→ **WHAT TO PRODUCE**:
Leaving pictures aside, restate exactly the lines of the data below, from the first one through the line that contains "Structures marked on".

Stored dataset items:
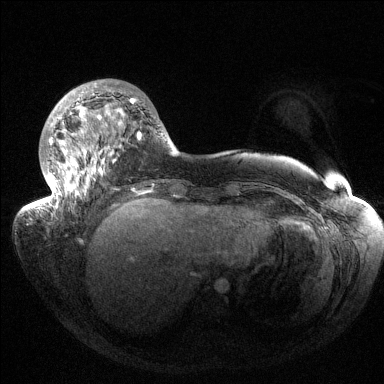
Breast MRI (dynamic contrast-enhanced), one axial slice. Slice 42 of 144 in the series (ordered by position). Dynamic contrast-enhanced series, time point 2 of 6 at this slice position (early post-contrast). 1.5 T. TE 1.5 ms, TR 4.6 ms. 384 × 384 image matrix, field of view 420 × 420 mm. Female patient.
Annotated regions visible in this slice (semi-automatic segmentation, software-assisted and operator-edited):
- enhancing-tissue mask used for the functional tumour volume (all voxels passing the contrast-enhancement thresholds inside the analysis volume; usually the tumour): bounding box [x1, y1, x2, y2] px = [36, 83, 141, 210]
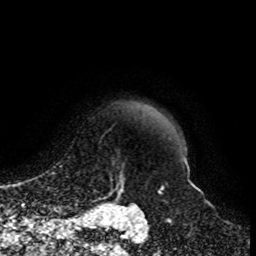
Breast MRI, one axial slice; slice 88 of 108 in the series (ordered by position); cropped to one breast; dynamic contrast-enhanced series, time point 2 of 8 at this slice position (early post-contrast); 1.5 T; TE 4.2 ms, TR 7 ms; 2 mm slice thickness; 256 × 256 image matrix, field of view 170 × 170 mm. Female patient.
Structures marked on this image (semi-automatically segmented with operator editing):
- enhancing-tissue mask used for the functional tumour volume (all voxels passing the contrast-enhancement thresholds inside the analysis volume; usually the tumour): box from (x=91, y=162) to (x=135, y=203) px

→ **TASK RESPONSE**:
Breast MRI (dynamic contrast-enhanced), one axial slice. Slice 42 of 144 in the series (ordered by position). Dynamic contrast-enhanced series, time point 2 of 6 at this slice position (early post-contrast). 1.5 T. TE 1.5 ms, TR 4.6 ms. 384 × 384 image matrix, field of view 420 × 420 mm. Female patient.
Annotated regions visible in this slice (semi-automatic segmentation, software-assisted and operator-edited):
- enhancing-tissue mask used for the functional tumour volume (all voxels passing the contrast-enhancement thresholds inside the analysis volume; usually the tumour): bounding box [x1, y1, x2, y2] px = [36, 83, 141, 210]
Breast MRI, one axial slice; slice 88 of 108 in the series (ordered by position); cropped to one breast; dynamic contrast-enhanced series, time point 2 of 8 at this slice position (early post-contrast); 1.5 T; TE 4.2 ms, TR 7 ms; 2 mm slice thickness; 256 × 256 image matrix, field of view 170 × 170 mm. Female patient.
Structures marked on this image (semi-automatically segmented with operator editing):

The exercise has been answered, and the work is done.